Pabrikan mobil Jerman BMW berencana untuk mengintegrasikan teknologi blockchain ke dalam operasi sehari-harinya dan menciptakan program loyalitas blockchain untuk pelanggannya di Thailand. Produsen mobil populer ini telah menggunakan perusahaan infrastruktur blockchain Coinweb sebagai penyedia arsitektur terdesentralisasi dan BNB Chain untuk menyelesaikan transaksi.

Integrasi teknologi blockchain ke dalam alur kerja BMW akan berlangsung dalam dua tahap. Pertama, teknologi terdesentralisasi akan diintegrasikan ke dalam operasional harian BMW dengan tujuan mengotomatiskan proses manual yang memakan waktu dan menyederhanakan layanan pembiayaan mobil perusahaan.

Fase kedua dari proyek ini adalah Coinweb mengembangkan aplikasi Web3 yang disesuaikan untuk program loyalitas pelanggan BMW. Program ini akan menggunakan skema penghargaan berbasis blockchain untuk memberikan insentif kepada pelanggan BMW Group. Tingkatan dan status pelanggan dalam ekosistem akan ditentukan oleh imbalan loyalitas yang mereka peroleh melalui berbagai tindakan.

Pemilik akan dapat menggunakan imbalannya untuk membeli barang dan jasa dari BMW serta dari ekosistem terkait di masa depan. Rantai BNB asli Binance akan digunakan untuk menyelesaikan transaksi.

Berbicara tentang bagaimana pelanggan akan diberi imbalan dalam program loyalitas yang akan datang, CEO Coinweb Toby Gilbert, mengatakan kepada Cointelegraph bahwa pelanggan akan diberi imbalan setiap kali mereka memiliki titik kontak dengan ekosistem BMW, baik itu “membeli mobil baru atau mereka mencari layanan,” dia menjelaskan lebih lanjut:

“Pelanggan akan diberi poin loyalitas dan mereka akan dapat berbelanja dalam ekosistem. Harapan kami adalah akan ada peluncuran global di masa depan, namun saat ini kemitraan kami ditujukan untuk Thailand.”
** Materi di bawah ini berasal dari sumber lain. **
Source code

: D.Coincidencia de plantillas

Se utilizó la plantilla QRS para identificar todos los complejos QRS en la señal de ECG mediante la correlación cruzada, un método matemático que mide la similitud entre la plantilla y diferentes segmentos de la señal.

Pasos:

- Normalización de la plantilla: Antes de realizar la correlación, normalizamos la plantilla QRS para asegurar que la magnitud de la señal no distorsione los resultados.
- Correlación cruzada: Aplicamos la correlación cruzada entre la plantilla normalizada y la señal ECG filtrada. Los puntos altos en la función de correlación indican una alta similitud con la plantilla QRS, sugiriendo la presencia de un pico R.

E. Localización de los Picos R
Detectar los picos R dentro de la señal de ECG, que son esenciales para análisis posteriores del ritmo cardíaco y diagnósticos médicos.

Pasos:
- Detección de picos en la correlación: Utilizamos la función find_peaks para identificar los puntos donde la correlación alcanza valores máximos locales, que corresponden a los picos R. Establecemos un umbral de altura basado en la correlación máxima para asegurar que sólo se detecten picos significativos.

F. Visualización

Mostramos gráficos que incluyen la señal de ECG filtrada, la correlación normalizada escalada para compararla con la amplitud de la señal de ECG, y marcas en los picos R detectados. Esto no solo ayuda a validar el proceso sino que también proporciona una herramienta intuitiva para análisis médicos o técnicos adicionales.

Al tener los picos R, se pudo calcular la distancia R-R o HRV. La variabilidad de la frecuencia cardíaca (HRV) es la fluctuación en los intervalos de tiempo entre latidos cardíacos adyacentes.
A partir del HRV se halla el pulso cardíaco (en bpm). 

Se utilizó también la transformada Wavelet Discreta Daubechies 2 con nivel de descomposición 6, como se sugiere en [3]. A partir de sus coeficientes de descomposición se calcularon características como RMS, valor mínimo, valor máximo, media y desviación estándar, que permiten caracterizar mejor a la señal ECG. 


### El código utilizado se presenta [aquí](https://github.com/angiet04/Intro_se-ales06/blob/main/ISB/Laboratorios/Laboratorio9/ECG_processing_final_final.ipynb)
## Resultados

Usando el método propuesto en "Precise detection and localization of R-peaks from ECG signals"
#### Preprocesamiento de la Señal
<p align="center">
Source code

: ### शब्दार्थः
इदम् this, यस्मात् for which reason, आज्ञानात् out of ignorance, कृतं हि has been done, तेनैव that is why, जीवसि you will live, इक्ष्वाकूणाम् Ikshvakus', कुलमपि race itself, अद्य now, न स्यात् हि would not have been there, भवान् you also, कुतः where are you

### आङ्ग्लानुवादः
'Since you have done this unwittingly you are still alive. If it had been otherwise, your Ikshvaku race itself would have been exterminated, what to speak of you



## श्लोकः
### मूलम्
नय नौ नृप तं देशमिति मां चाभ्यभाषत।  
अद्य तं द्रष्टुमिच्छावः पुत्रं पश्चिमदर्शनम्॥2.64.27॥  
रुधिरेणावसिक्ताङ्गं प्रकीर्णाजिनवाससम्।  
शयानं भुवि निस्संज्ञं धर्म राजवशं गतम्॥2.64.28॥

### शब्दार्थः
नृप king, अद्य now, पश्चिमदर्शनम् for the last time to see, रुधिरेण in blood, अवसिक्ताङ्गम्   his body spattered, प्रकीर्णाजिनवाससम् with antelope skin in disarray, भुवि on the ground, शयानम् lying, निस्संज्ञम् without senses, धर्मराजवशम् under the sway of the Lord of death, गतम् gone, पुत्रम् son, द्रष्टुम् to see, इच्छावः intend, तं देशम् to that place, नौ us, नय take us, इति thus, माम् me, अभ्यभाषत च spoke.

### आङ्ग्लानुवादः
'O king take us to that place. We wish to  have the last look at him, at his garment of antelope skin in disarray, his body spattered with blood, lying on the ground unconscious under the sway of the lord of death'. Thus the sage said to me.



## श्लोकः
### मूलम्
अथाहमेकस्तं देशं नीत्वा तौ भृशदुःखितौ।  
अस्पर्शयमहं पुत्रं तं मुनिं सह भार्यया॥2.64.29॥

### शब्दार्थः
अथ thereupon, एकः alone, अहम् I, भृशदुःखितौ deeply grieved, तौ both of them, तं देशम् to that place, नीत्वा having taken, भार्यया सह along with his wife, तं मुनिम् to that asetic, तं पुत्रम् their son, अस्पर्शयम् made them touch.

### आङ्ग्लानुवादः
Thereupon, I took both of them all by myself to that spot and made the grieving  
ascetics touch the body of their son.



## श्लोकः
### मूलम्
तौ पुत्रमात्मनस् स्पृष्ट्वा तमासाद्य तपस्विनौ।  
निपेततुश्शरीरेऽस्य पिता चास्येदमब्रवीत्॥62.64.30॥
Kepala penyewaan BMW Thailand, Bjorn Antonsson, mengatakan bahwa perusahaannya telah secara aktif memantau kemajuan teknologi terdesentralisasi dan berbagai kasus penggunaannya selama bertahun-tahun. Antonsson berharap integrasi teknologi blockchain dalam operasional sehari-hari mereka akan menghilangkan dokumen manual dan berkontribusi terhadap efisiensi dan transparansi perusahaan.

Ketertarikan produsen mobil terhadap teknologi terdesentralisasi bukanlah hal baru, dan BMW telah terlibat dalam teknologi ini sejak tahun 2018. BMW pertama kali menggunakan teknologi blockchain untuk melacak pasokan kobaltnya dan memastikan produknya dipasok menggunakan praktik yang etis. Selain BMW, produsen mobil Jerman populer lainnya, Mercedes, telah secara aktif menggunakan token nonfungible dan koin kripto sebagai alat promosi.

Produsen mobil Italia Alfa Romeo menggunakan teknologi blockchain untuk melacak catatan mobil, sementara kesepakatan baru Ferrari juga mengisyaratkan integrasi NFT.